Excavations in 1866
Major-General Sir Thomas Larcom, who was serving as Under-Secretary to the Lord Lieutenant (the Viceroy) of Ireland at the time, brought the wealth of material that was being discovered at Islandbridge to the attention of his friend, Sir William Wilde. Both men were amateur archaeologists, and members of the Royal Irish Academy (Sir William being its Vice-President). Wilde was a prominent eye and ear surgeon who in 1844 had opened his own hospital in Lincoln Place – St Mark’s Ophthalmic Hospital for Diseases of the Eye and Ear (amalgamated into the Royal Victoria Eye and Ear Hospital in 1897, which is today based in Adelaide Road, Dublin 2).
William Wilde’s role was to report on the antiquities found in Islandbridge, to a meeting of the Royal Irish Academy. He read this report on the 10th of December, 1866. The location is given as “in the fields sloping down from the ridge of Inchicore to the Liffey, and to the south-west of the village of Islandbridge, outside the municipal boundary of the city of Dublin”. The origin of the items was given as Scandinavian. Wilde praised Edward Clibborn, the only other person mentioned in relation to the find, for his procurement of one of the more highly decorated sword handles from the collection. Whether this meant that Clibborn unearthed it, or (more likely) purchased it from whoever had discovered it, is unclear. Edward Clibborn, who had been a prominent banker in Ohio, was now living in Dublin as an advisor on financial policy, and amateur archaeologist. Seventy-eight finds in all were recorded in Wilde’s paper. Alongside these articles were found a number of skeletal remains. These were not documented except to say that there were “no perfect skulls” present.

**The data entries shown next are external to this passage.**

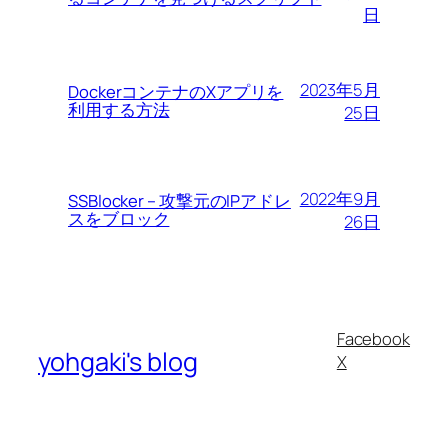
日
2023年5月
DockerコンテナのXアプリを
利用する方法
25日
2022年9月
SSBlocker – 攻撃元のIPアドレ
スをブロック
26日
Facebook
yohgaki's blog
X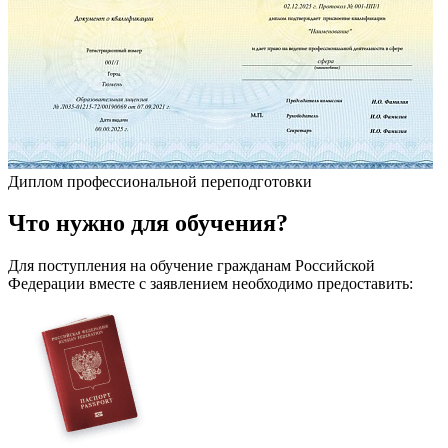
Диплом профессиональной переподготовки
Что
нужно
для обучения?
Для поступления на обучение гражданам Российской
Федерации вместе с заявлением необходимо предоставить:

Highlights of the finds were the many iron swords, spearheads, and knives. There were beautiful bronze mammillary brooches, mantle pines, and helmet crests. There were industrial scales and decorated leaden weights. These weights were taken as ‘object number 37’ of Fintan O’Toole’s 2011 column series in the Irish Times – A History of Ireland in 100 Objects (later published as a book). He followed Wilde’s original surmising that the dog-head weight had once featured glass or jewel studs, and used modern research to glean that the weight once measured exactly 26.6g, the standard unit of silver currency weight used in Viking Dublin. In discussion with Dr Pat Wallace, then Director of the National Museum of Ireland, O’Toole posited these weights as “the beginning of capitalism in Ireland”.